The Watercolor Workshop Composition Still Life — 12 Comments

  1. HOW DO YOU DO THAT??? If I try to use so many wet colours I end up with mud!
    Guess I just keep trying til I get the magic!
    Again, great teaching Matt
    Barbara

    • Hi Barbara :

      I’m Dale…another student. I’m sure your painting looks better than you think…One thing you can try is…I make a little ” frame ” out of printer paper with a small window. I use this to block out the painting and just see a small portion at a time… like an inch or 2 square…then I can see the detail of both the teachers and my own work… If you block out Matt’s painting in places…it looks like mud too ! I think perhaps just going back and making the painting a little simpler for yourself will help you see how the ” mud ” got into your work ! There were so many colours being used…and they were colours that can easily become muddy…it seems to me that it was an easy mistake ! Maybe just practice this exercise over again with less paint…and I’ll bet it turns out much more to your liking ! After a little more practice…you can add the other colours in ! I hope this helps { and is allowed }…I got very confused with this painting as well ! ! ! Good luck ! Take care….Dale

  2. Thank you so much for your course I find your way of teaching really good.
    My question is can you use Atelier Interactive paints as watercolour in this way? I would love to try the watercolour techniques but did not want to buy more paint in case I don’t like it. Also I have a pad of 100lb water colour paper which I haven’t used yet will it work ok with this?

    Many thanks Toni

    • Hi Toni,

      Unfortunately, I don’t have any experience with the Atelier paints so I can’t offer a suggestion there, but I would suggest using a heavy watercolor paper. 100 lb. paper will likely buckle. I would stick with at least 140 lb. to avoid much buckling.

  3. Hi Matt,

    Great video – I learned a lot.

    Once you wet your brush and select the colors for the inside of the palette, do you ever add more
    clear water to the brush? In the video you don’t mention this and I am a bit curious. The brush
    seems to get “clean” on occasion but I am not sure how?

    Thanks,

    Rocky

  4. I am wondering if a person could sketch out their still life with watercolour pencil versus using graphite. In my mind, this would eliminate the graphite lines. What is your opinion on this?

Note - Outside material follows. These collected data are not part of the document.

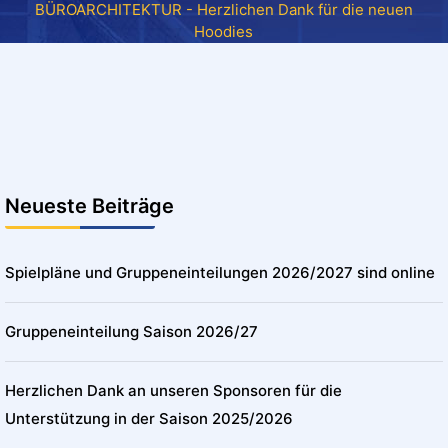
BÜROARCHITEKTUR - Herzlichen Dank für die neuen
Hoodies
Neueste Beiträge
Spielpläne und Gruppeneinteilungen 2026/2027 sind online
Gruppeneinteilung Saison 2026/27
Herzlichen Dank an unseren Sponsoren für die
Unterstützung in der Saison 2025/2026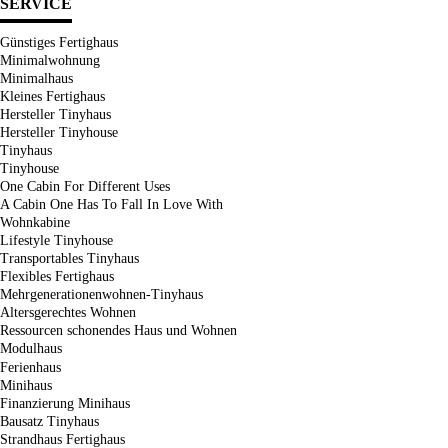
SERVICE
Günstiges Fertighaus
Minimalwohnung
Minimalhaus
Kleines Fertighaus
Hersteller Tinyhaus
Hersteller Tinyhouse
Tinyhaus
Tinyhouse
One Cabin For Different Uses
A Cabin One Has To Fall In Love With
Wohnkabine
Lifestyle Tinyhouse
Transportables Tinyhaus
Flexibles Fertighaus
Mehrgenerationenwohnen-Tinyhaus
Altersgerechtes Wohnen
Ressourcen schonendes Haus und Wohnen
Modulhaus
Ferienhaus
Minihaus
Finanzierung Minihaus
Bausatz Tinyhaus
Strandhaus Fertighaus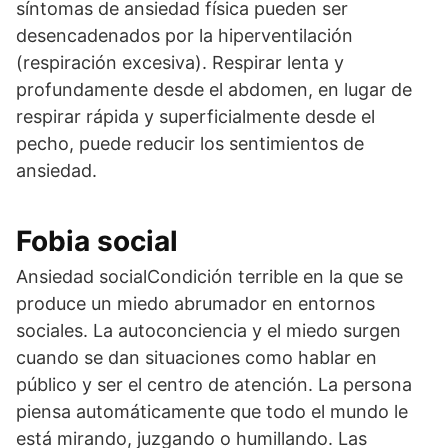
síntomas de ansiedad física pueden ser
desencadenados por la hiperventilación
(respiración excesiva). Respirar lenta y
profundamente desde el abdomen, en lugar de
respirar rápida y superficialmente desde el
pecho, puede reducir los sentimientos de
ansiedad.
Fobia social
Ansiedad socialCondición terrible en la que se
produce un miedo abrumador en entornos
sociales. La autoconciencia y el miedo surgen
cuando se dan situaciones como hablar en
público y ser el centro de atención. La persona
piensa automáticamente que todo el mundo le
está mirando, juzgando o humillando. Las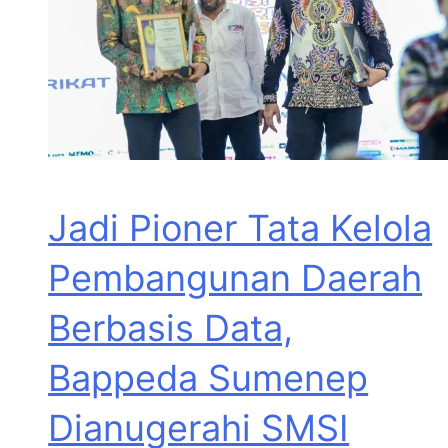
Jadi Pioner Tata Kelola
Pembangunan Daerah
Berbasis Data,
Bappeda Sumenep
Dianugerahi SMSI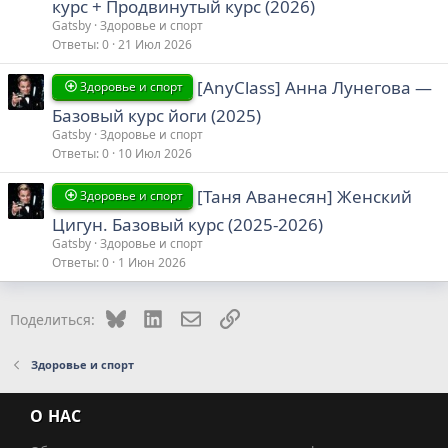
курс + Продвинутый курс (2026)
Gatsby
Здоровье и спорт
Ответы
0
21 Июл 2026
[AnyClass] Анна Лунегова ―
Здоровье и спорт
Базовый курс йоги (2025)
Gatsby
Здоровье и спорт
Ответы
0
10 Июл 2026
[Таня Аванесян] Женский
Здоровье и спорт
Цигун. Базовый курс (2025-2026)
Gatsby
Здоровье и спорт
Ответы
0
1 Июн 2026
Bluesky
LinkedIn
Электронная почта
Ссылка
Поделиться:
Здоровье и спорт
О НАС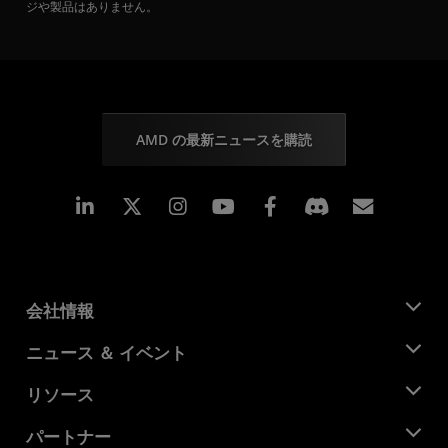
ジや製品はありません。
AMD の最新ニュースを購読
Linkedin
Instagram
Facebook
購読
会社情報
AMD について
ニュース ＆ イベント
役員
ニュースルーム
リソース
企業責任
イベント
キャリア
デベロッパー セントラル
パートナー
メディア ライブラリ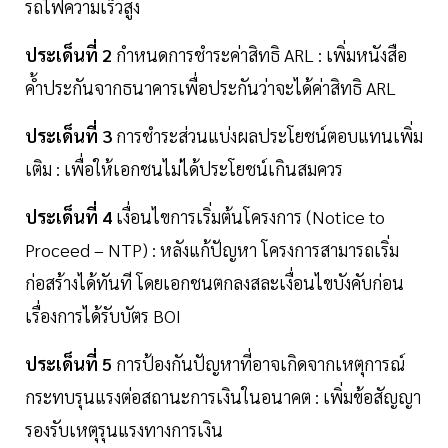
รถไฟความเร็วสูง
ประเด็นที่ 2
กำหนดการชำระค่าสิทธิ ARL : เพิ่มหนังสือ
ค้ำประกันจากธนาคารเพื่อประกันว่าจะได้ค่าสิทธิ ARL
ประเด็นที่ 3
การชำระส่วนแบ่งผลประโยชน์ตอบแทนเพิ่ม
เติม : เพื่อให้เอกชนไม่ได้ประโยชน์เกินสมควร
ประเด็นที่ 4
เงื่อนไขการเริ่มต้นโครงการ (Notice to
Proceed – NTP) : หลังแก้ปัญหา โครงการสามารถเริ่ม
ก่อสร้างได้ทันที โดยเอกชนตกลงสละเงื่อนไขบังคับก่อน
เรื่องการได้รับบัตร BOI
ประเด็นที่ 5
การป้องกันปัญหาที่อาจเกิดจากเหตุการณ์
กระทบรุนแรงต่อสถานะการเงินในอนาคต : เพิ่มข้อสัญญา
รองรับเหตุรุนแรงทางการเงิน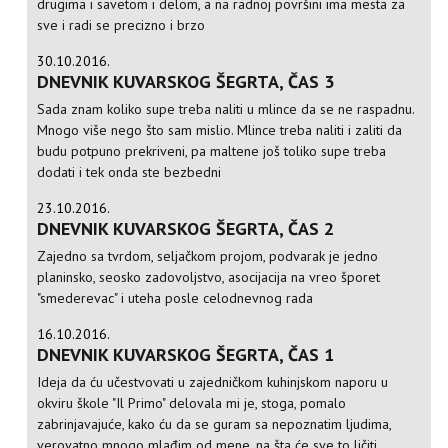
drugima i savetom i delom, a na radnoj površini ima mesta za
sve i radi se precizno i brzo
30.10.2016.
DNEVNIK KUVARSKOG ŠEGRTA, ČAS 3
Sada znam koliko supe treba naliti u mlince da se ne raspadnu.
Mnogo više nego što sam mislio. Mlince treba naliti i zaliti da
budu potpuno prekriveni, pa maltene još toliko supe treba
dodati i tek onda ste bezbedni
23.10.2016.
DNEVNIK KUVARSKOG ŠEGRTA, ČAS 2
Zajedno sa tvrdom, seljačkom projom, podvarak je jedno
planinsko, seosko zadovoljstvo, asocijacija na vreo šporet
"smederevac" i uteha posle celodnevnog rada
16.10.2016.
DNEVNIK KUVARSKOG ŠEGRTA, ČAS 1
Ideja da ću učestvovati u zajedničkom kuhinjskom naporu u
okviru škole "Il Primo" delovala mi je, stoga, pomalo
zabrinjavajuće, kako ću da se guram sa nepoznatim ljudima,
verovatno mnogo mlađim od mene, na šta će sve to ličiti,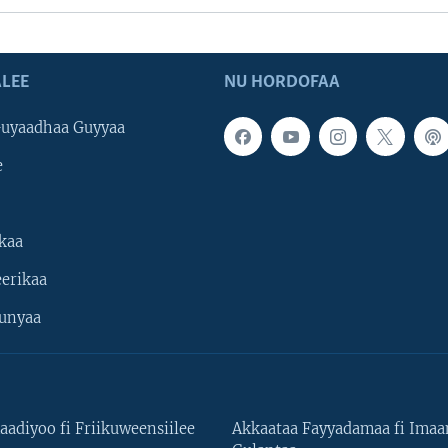
LEE
NU HORDOFAA
uyaadhaa Guyyaa
e
kaa
erikaa
unyaa
aadiyoo fi Friikuweensiilee
Akkaataa Fayyadamaa fi Ima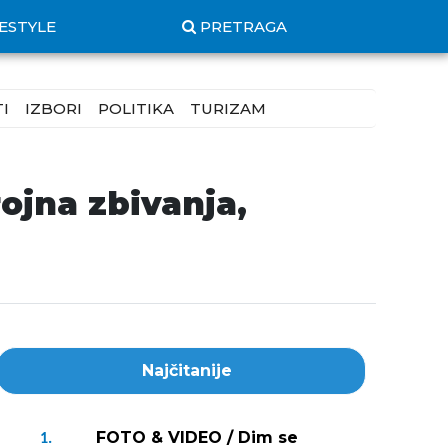
FESTYLE
PRETRAGA
I
IZBORI
POLITIKA
TURIZAM
jna zbivanja,
Najčitanije
FOTO & VIDEO / Dim se
1.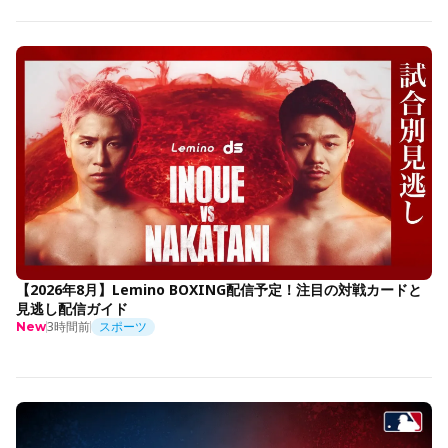
【2026年8月】Lemino BOXING配信予定！注目の対戦カードと
見逃し配信ガイド
3時間前
スポーツ
New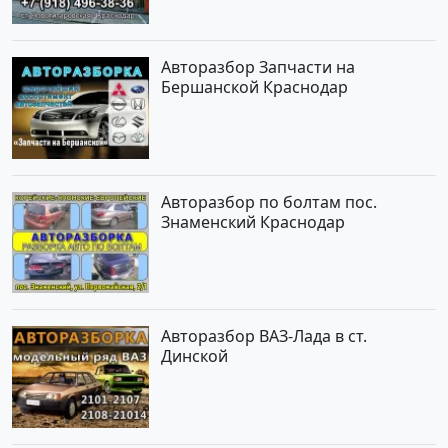
Авторазбор Запчасти на
Бершанской Краснодар
Авторазбор по болтам пос.
Знаменский Краснодар
Авторазбор ВАЗ-Лада в ст.
Динской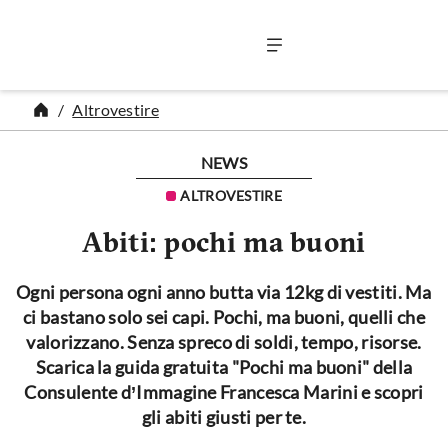
Vai al contenuto
Altrovestire
NEWS
ALTROVESTIRE
Abiti: pochi ma buoni
Ogni persona ogni anno butta via 12kg di vestiti. Ma
ci bastano solo sei capi. Pochi, ma buoni, quelli che
valorizzano. Senza spreco di soldi, tempo, risorse.
Scarica la guida gratuita "Pochi ma buoni" della
Consulente d’Immagine Francesca Marini e scopri
gli abiti giusti per te.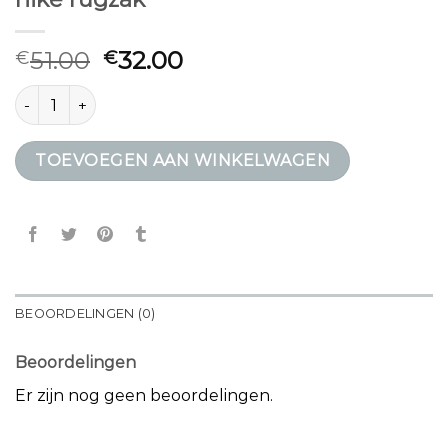
51.00
32.00
€
€
hike rugzak aantal
TOEVOEGEN AAN WINKELWAGEN
BEOORDELINGEN (0)
Beoordelingen
Er zijn nog geen beoordelingen.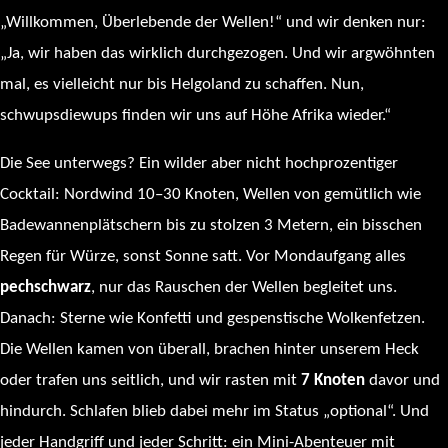
„Willkommen, Überlebende der Wellen!“ und wir denken nur:
„Ja, wir haben das wirklich durchgezogen. Und wir argwöhnten
mal, es vielleicht nur bis Helgoland zu schaffen. Nun,
schwupsdiewups finden wir uns auf Höhe Afrika wieder.“
Die See unterwegs? Ein wilder aber nicht hochprozentiger
Cocktail: Nordwind 10–30 Knoten, Wellen von gemütlich wie
Badewannenplätschern bis zu stolzen 3 Metern, ein bisschen
Regen für Würze, sonst Sonne satt. Vor Mondaufgang alles
pechschwarz
, nur das Rauschen der Wellen begleitet uns.
Danach: Sterne wie Konfetti und gespenstische Wolkenfetzen.
Die Wellen kamen von überall, brachen hinter unserem Heck
oder trafen uns seitlich, und wir rasten mit
7 Knoten
davor und
hindurch. Schlafen blieb dabei mehr im Status „optional“. Und
jeder Handgriff und jeder Schritt: ein Mini-Abenteuer mit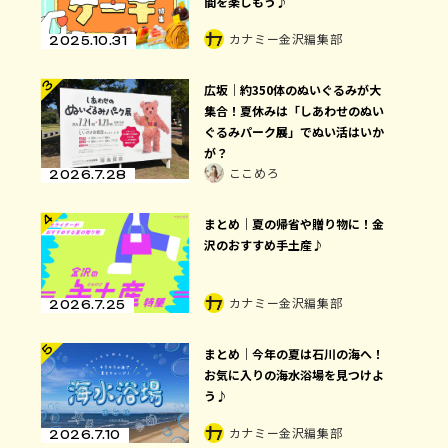
間を楽しもう♪
カナミー金沢編集部
2025.10.31
3
広坂｜約350体のぬいぐるみが大
集合！夏休みは「しあわせのぬい
ぐるみパーク展」でぬい活はいか
が？
ここめろ
2026.7.28
4
まとめ｜夏の帰省や贈り物に！金
沢のおすすめ手土産♪
カナミー金沢編集部
2026.7.25
5
まとめ｜今年の夏は石川の海へ！
お気に入りの海水浴場を見つけよ
う♪
カナミー金沢編集部
2026.7.10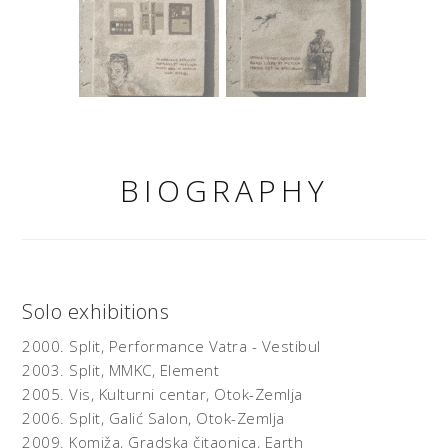
BIOGRAPHY
Solo exhibitions
2000.
Split,
Performance Vatra - Vestibul
2003.
Split, MMKC,
Element
2005.
Vis, Kulturni centar,
Otok-Zemlja
2006.
Split, Galić Salon,
Otok-Zemlja
2009.
Komiža, Gradska čitaonica,
Earth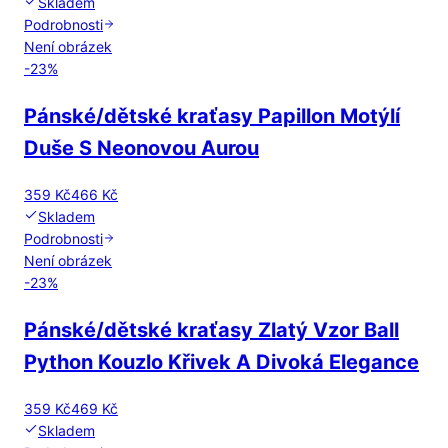
Skladem
Podrobnosti
Není obrázek
-
23
%
Pánské/dětské kraťasy Papillon Motýlí
Duše S Neonovou Aurou
359 Kč
466 Kč
Skladem
Podrobnosti
Není obrázek
-
23
%
Pánské/dětské kraťasy Zlatý Vzor Ball
Python Kouzlo Křivek A Divoká Elegance
359 Kč
469 Kč
Skladem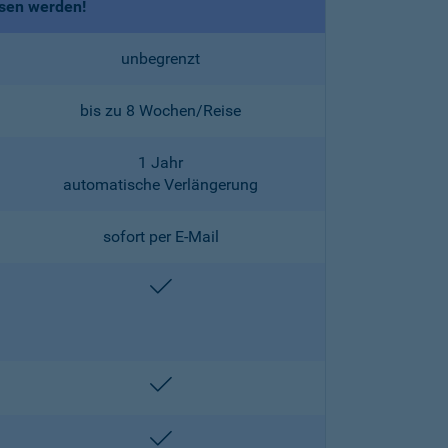
ssen werden!
unbegrenzt
bis zu 8 Wochen/Reise
1 Jahr
automatische Verlängerung
sofort per E-Mail
enthalten
enthalten
enthalten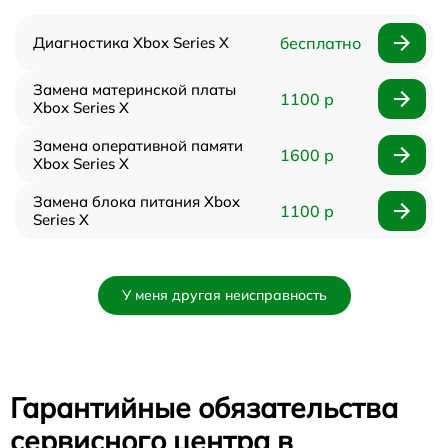
Диагностика Xbox Series X
бесплатно
Замена материнской платы
1100 р
Xbox Series X
Замена оперативной памяти
1600 р
Xbox Series X
Замена блока питания Xbox
1100 р
Series X
У меня другая неисправность
Гарантийные обязательства
сервисного центра в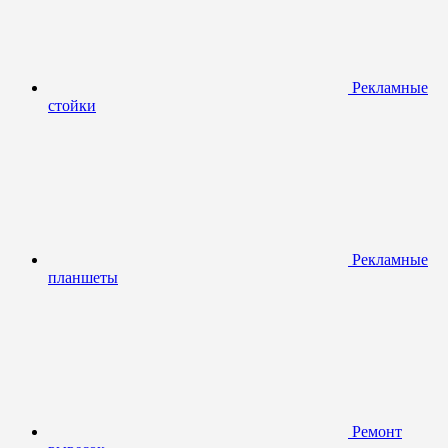
Рекламные
стойки
Рекламные
планшеты
Ремонт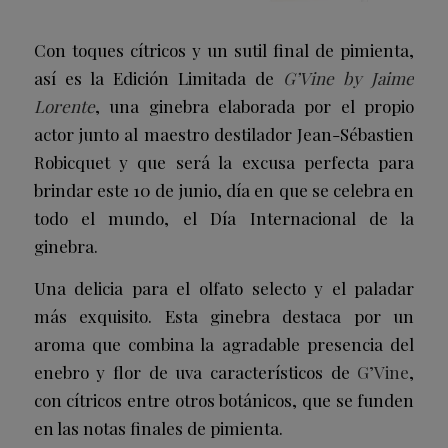
Con toques cítricos y un sutil final de pimienta,
así es la Edición Limitada de
G’Vine by Jaime
Lorente
, una ginebra elaborada por el propio
actor junto al maestro destilador Jean-Sébastien
Robicquet y que será la excusa perfecta para
brindar este 10 de junio, día en que se celebra en
todo el mundo, el Día Internacional de la
ginebra.
Una delicia para el olfato selecto y el paladar
más exquisito. Esta ginebra destaca por un
aroma que combina la agradable presencia del
enebro y flor de uva característicos de
G’Vine
,
con cítricos entre otros botánicos, que se funden
en las notas finales de pimienta.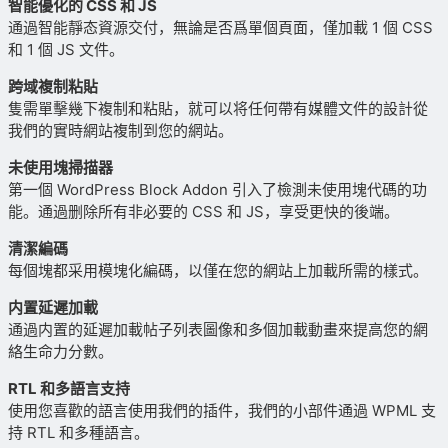
智能優化的 CSS 和 JS
通過智能靜态資源交付，無論是否爲單個頁面，僅加載 1 個 CSS
和 1 個 JS 文件。
跨域複制粘貼
隻需單擊幾下複制和粘貼，就可以将任何帶有媒體文件的設計從
我們的實時網站複制到您的網站。
未使用塊掃描器
第一個 WordPress Block Addon 引入了檢測未使用塊代碼的功
能。通過删除所有非必要的 CSS 和 JS，享受更快的後端。
清潔編碼
每個塊都采用模塊化編碼，以僅在您的網站上加載所需的樣式。
内置延遲加載
通過内置的延遲加載帖子列表圖像和多個加載動畫來提高您的網
絡生命力分數。
RTL 和多語言支持
使用您喜歡的語言使用我們的插件，我們的小部件通過 WPML 支
持 RTL 和多種語言。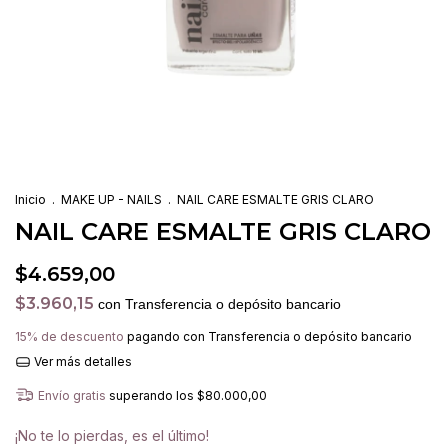
Inicio
.
MAKE UP - NAILS
.
NAIL CARE ESMALTE GRIS CLARO
NAIL CARE ESMALTE GRIS CLARO
$4.659,00
$3.960,15
con
Transferencia o depósito bancario
15% de descuento
pagando con Transferencia o depósito bancario
Ver más detalles
Envío gratis
superando los
$80.000,00
¡No te lo pierdas, es el último!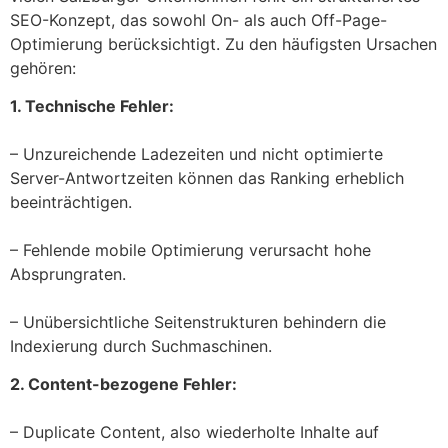
SEO-Konzept, das sowohl On- als auch Off-Page-
Optimierung berücksichtigt. Zu den häufigsten Ursachen
gehören:
1. Technische Fehler:
– Unzureichende Ladezeiten und nicht optimierte
Server-Antwortzeiten können das Ranking erheblich
beeinträchtigen.
– Fehlende mobile Optimierung verursacht hohe
Absprungraten.
– Unübersichtliche Seitenstrukturen behindern die
Indexierung durch Suchmaschinen.
2. Content-bezogene Fehler:
– Duplicate Content, also wiederholte Inhalte auf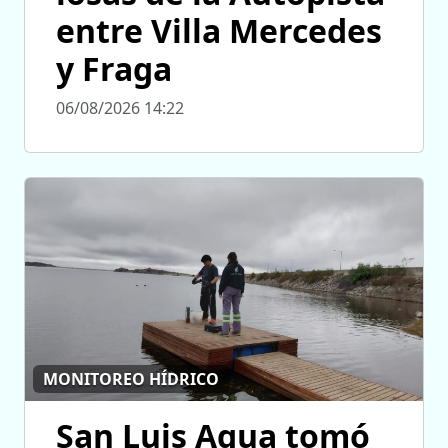
entre Villa Mercedes
y Fraga
06/08/2026 14:22
MONITOREO HÍDRICO
San Luis Agua tomó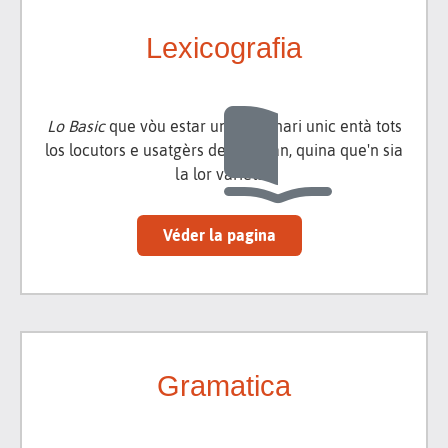
Lexicografia
Lo Basic
que vòu estar un diccionari unic entà tots
los locutors e usatgèrs de l'occitan, quina que'n sia
la lor varietat.
Véder la pagina
Gramatica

  5. I just finished module 6 and pears look like a 4 year old did this. I’m hoping that in module 7 it’s going to look better with practice. I’m hoping it will become much better over time. Also do you clean your brush after each application of paint?

  6. My first attempt at water color. Lesson 5 beginning of the pears. I must say my pears do not look like your examples. I have mud looking / rotten pears. On to the next lesson in hopes these can be made to appear better.